A Nigerian court acquitted Agba Jalingo of cybercrime charges on July 8, 2024. (Photo: Courtesy of CrossRiverWatch)

Nigerian court acquits publisher Agba Jalingo of cybercrime charges

Abuja, July 9, 2024—The Committee to Protect Journalists welcomes Monday’s court decision in Nigeria acquitting Agba Jalingo, publisher of the privately owned CrossRiverWatch, of cybercrime charges.

“While we welcome the acquittal of publisher Agba Jalingo of cybercrime charges, Nigerian authorities urgently need to stop the criminalization of journalists for their work,” said Angela Quintal, head of CPJ’s Africa program, from New York. “Authorities must focus on passing legislation that protects journalists and guards against efforts to prosecute the press for reporting on matters of public interest.”

In August 2022, authorities arrested Jalingo and in December 2022 charged him under the Cybercrimes Act over a June 2022 CrossRiverWatch article alleging that Elizabeth Alami Frank Ayade, sister-in-law to Cross River State Governor Ben Ayade, paid someone to take a law school exam for her. If convicted, he could have been imprisoned for three years. In March 2023, he was jailed for a week over the case.

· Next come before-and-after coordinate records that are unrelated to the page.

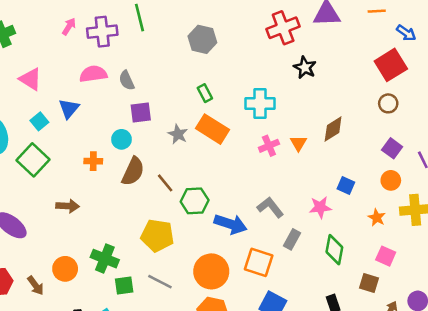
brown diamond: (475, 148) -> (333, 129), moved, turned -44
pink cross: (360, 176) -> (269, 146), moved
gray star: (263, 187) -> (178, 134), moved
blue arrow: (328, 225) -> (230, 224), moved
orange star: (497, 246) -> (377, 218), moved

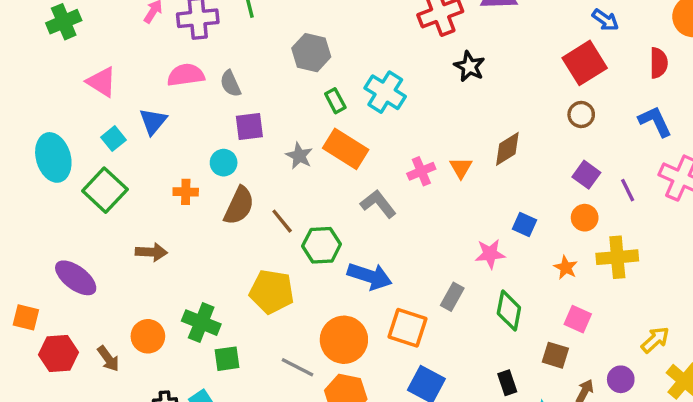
gray hexagon: (202, 39) -> (311, 53), moved
cyan cross: (260, 103) -> (385, 92), moved, turned 32
gray L-shape: (270, 207) -> (378, 204), moved
gray line: (160, 282) -> (297, 367), moved

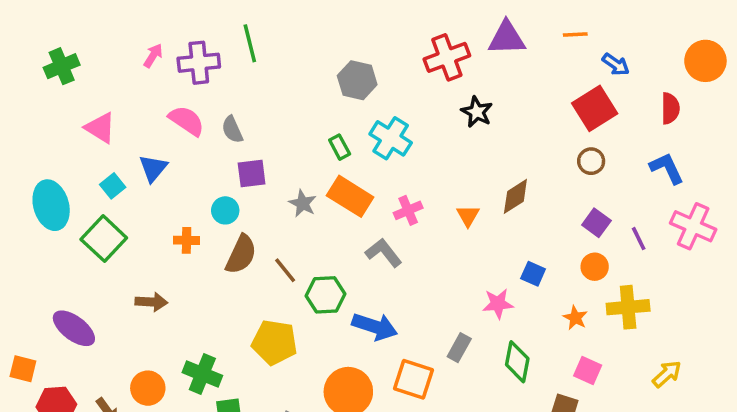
gray hexagon: (311, 53) -> (357, 80), moved
pink semicircle: (186, 75) -> (187, 121), turned 42
pink cross: (421, 171) -> (408, 210), moved
yellow arrow: (655, 340) -> (667, 374), moved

On July 8, the court acquitted Jalingo on the grounds that the prosecution had failed to prove its case, the journalist’s lawyer First Baba Isa and CrossRiverWatch acting managing editor Ugbal Jonathan told CPJ.

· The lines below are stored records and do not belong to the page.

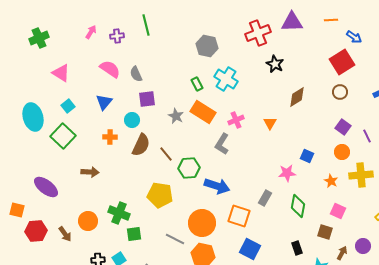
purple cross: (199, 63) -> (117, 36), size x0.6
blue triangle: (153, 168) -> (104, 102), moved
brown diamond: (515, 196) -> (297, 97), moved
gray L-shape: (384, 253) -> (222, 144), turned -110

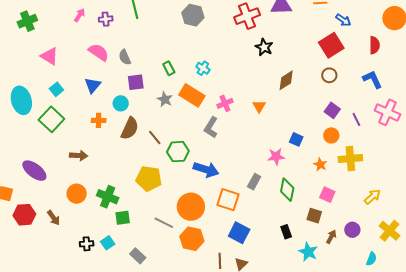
gray hexagon: (207, 46) -> (193, 15), moved
cyan cross: (226, 79) -> (203, 68), moved, size x0.6
green rectangle: (197, 84) -> (169, 68), moved
orange circle: (88, 221) -> (77, 194), moved

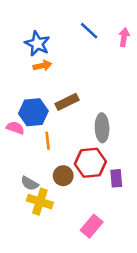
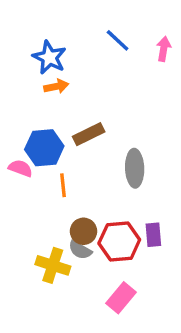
red hexagon: (90, 163) -> (119, 242), moved
gray semicircle: (30, 183) -> (80, 250), moved

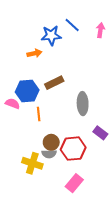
blue star: (49, 57) -> (51, 35), moved, turned -30
purple rectangle: (153, 235) -> (100, 133), moved, turned -48
gray semicircle: (80, 250) -> (49, 154), turned -32

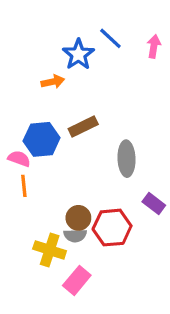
blue star: (51, 35) -> (78, 54), turned -30
orange line: (39, 114) -> (24, 186), moved
pink rectangle: (74, 183) -> (77, 280), moved

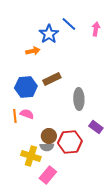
pink semicircle: (19, 159) -> (27, 114), moved

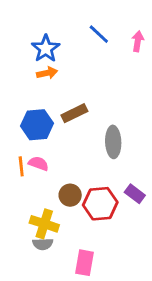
blue star: (49, 34) -> (46, 49), moved
purple rectangle: (96, 127) -> (135, 194), moved
gray semicircle: (47, 147) -> (43, 244), moved
pink rectangle: (48, 175) -> (84, 263), moved, turned -30

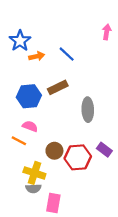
blue line: (99, 34) -> (67, 54), moved
blue star: (46, 49) -> (20, 41), moved
orange line: (21, 166) -> (19, 141), moved, turned -56
pink rectangle: (84, 263) -> (53, 203), moved

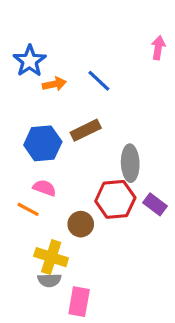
purple rectangle: (104, 150) -> (155, 204), moved
red hexagon: (78, 157) -> (115, 199), moved

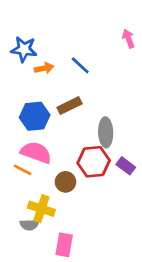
pink arrow: (158, 48) -> (128, 39), turned -30
blue star: (30, 61) -> (24, 49), turned -30
pink semicircle: (44, 188) -> (36, 152), size x1.6
gray semicircle: (49, 280) -> (29, 225), moved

Jalingo’s previous arrest in August 2019  and detention for nearly six months over his reporting on corruption allegations involving Ayade became a high-profile case. In 2021, the ECOWAS Court of Justice, a West African regional court, ordered the Nigerian government to compensate Jalingo for his prolonged detention and mistreatment in custody. Ugbal told CPJ that Jalingo had yet to receive that compensation. In 2022, a Nigerian federal court acquitted Jalingo on all charges related to the 2019 case.